Para o advogado da família, o Estatuto é um incentivo a penalidade
O advogado Gilberto Pereira da Fonseca, responsável pelo caso João Hélio, disse que o ECA (Estatuto da Criança e do Adolescente) deve ser revisto com urgência. Para ele, caso não haja mudança, incidentes como o ocorrido com a criança voltarão a acontecer.
João Hélio foi morto em 2007 após ser arrastado por 7 Km em uma tentativa de assalto. A criança ficou presa ao cinto de segurança do carro.

(Registros de um conjunto de dados)

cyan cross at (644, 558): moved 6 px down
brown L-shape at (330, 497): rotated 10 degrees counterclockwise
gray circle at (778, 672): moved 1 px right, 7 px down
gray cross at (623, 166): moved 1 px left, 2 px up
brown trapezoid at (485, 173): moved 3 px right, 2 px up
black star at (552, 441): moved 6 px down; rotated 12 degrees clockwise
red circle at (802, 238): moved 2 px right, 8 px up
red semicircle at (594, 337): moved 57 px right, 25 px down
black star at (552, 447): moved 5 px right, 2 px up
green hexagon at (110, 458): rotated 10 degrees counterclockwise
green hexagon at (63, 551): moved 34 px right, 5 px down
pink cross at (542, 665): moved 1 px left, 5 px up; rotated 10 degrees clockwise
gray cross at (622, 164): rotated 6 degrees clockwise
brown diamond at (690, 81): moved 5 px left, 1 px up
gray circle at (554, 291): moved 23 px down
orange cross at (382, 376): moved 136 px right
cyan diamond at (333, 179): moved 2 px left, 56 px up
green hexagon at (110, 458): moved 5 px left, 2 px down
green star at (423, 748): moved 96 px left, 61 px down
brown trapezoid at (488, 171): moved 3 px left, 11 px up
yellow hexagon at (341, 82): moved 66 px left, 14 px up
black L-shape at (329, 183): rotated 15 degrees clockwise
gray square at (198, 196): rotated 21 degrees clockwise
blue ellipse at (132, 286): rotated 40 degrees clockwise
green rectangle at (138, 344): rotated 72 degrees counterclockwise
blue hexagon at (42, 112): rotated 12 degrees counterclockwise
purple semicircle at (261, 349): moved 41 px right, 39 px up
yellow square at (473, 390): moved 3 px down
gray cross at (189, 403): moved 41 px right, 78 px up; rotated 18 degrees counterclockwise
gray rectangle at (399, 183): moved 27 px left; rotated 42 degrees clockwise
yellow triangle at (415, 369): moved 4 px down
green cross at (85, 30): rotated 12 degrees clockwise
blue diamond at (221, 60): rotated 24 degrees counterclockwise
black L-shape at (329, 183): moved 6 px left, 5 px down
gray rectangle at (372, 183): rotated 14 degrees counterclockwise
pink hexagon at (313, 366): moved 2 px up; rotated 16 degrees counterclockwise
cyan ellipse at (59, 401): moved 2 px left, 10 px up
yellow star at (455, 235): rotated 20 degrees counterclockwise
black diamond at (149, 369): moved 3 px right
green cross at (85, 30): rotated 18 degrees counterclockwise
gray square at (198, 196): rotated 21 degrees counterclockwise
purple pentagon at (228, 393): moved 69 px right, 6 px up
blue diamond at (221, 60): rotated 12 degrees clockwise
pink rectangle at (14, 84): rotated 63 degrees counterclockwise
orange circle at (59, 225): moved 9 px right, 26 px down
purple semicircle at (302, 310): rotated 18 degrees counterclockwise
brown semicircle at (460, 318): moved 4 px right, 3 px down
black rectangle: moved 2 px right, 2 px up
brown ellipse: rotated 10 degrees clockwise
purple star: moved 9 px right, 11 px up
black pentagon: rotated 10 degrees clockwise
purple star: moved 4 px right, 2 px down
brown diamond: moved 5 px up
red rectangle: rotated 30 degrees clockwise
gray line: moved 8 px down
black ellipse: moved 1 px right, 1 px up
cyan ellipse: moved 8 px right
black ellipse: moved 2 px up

_INSTRUÇÕES DE TRABALHO_
(1) Traduza para o inglês esta frase do texto sobre o caso João Hélio: "A criança ficou presa ao cinto de segurança do carro."
(2) Responda, com base no texto sobre o caso João Hélio:
(a) Qual é o nome do advogado responsável pelo caso?
(b) Em que ano João Hélio foi morto?
(c) Por quantos quilômetros a criança foi arrastada?
(3) Prossiga com o texto sobre o caso João Hélio a partir da última frase.

_LISTA DE RESPOSTAS_
(1) The child got caught in the car's seat belt.

(2)
(a) Gilberto Pereira da Fonseca.
(b) Em 2007.
(c) Por 7 km.

(3)
O advogado fez críticas ao estatuto antes de ir para uma audiência em que será decidido o destino do jovem de 19 anos acusado de matar João Hélio. O rapaz estava em liberdade até essa madrugada quando se apresentou à Justiça, após a decisão do desembargador Francisco José de Azevedo, da 4ª Câmara Criminal, de anular sua inclusão no PPCaam (Programa de Proteção à Criança e Adolescente Ameaçados de Morte).
Fonseca disse ainda que a família de João Hélio ficou “um pouco aliviada” com o cancelamento da inclusão do acusado no PPCaam. “A dor não passa, é um ferida que não vai cicatrizar nunca ” disse.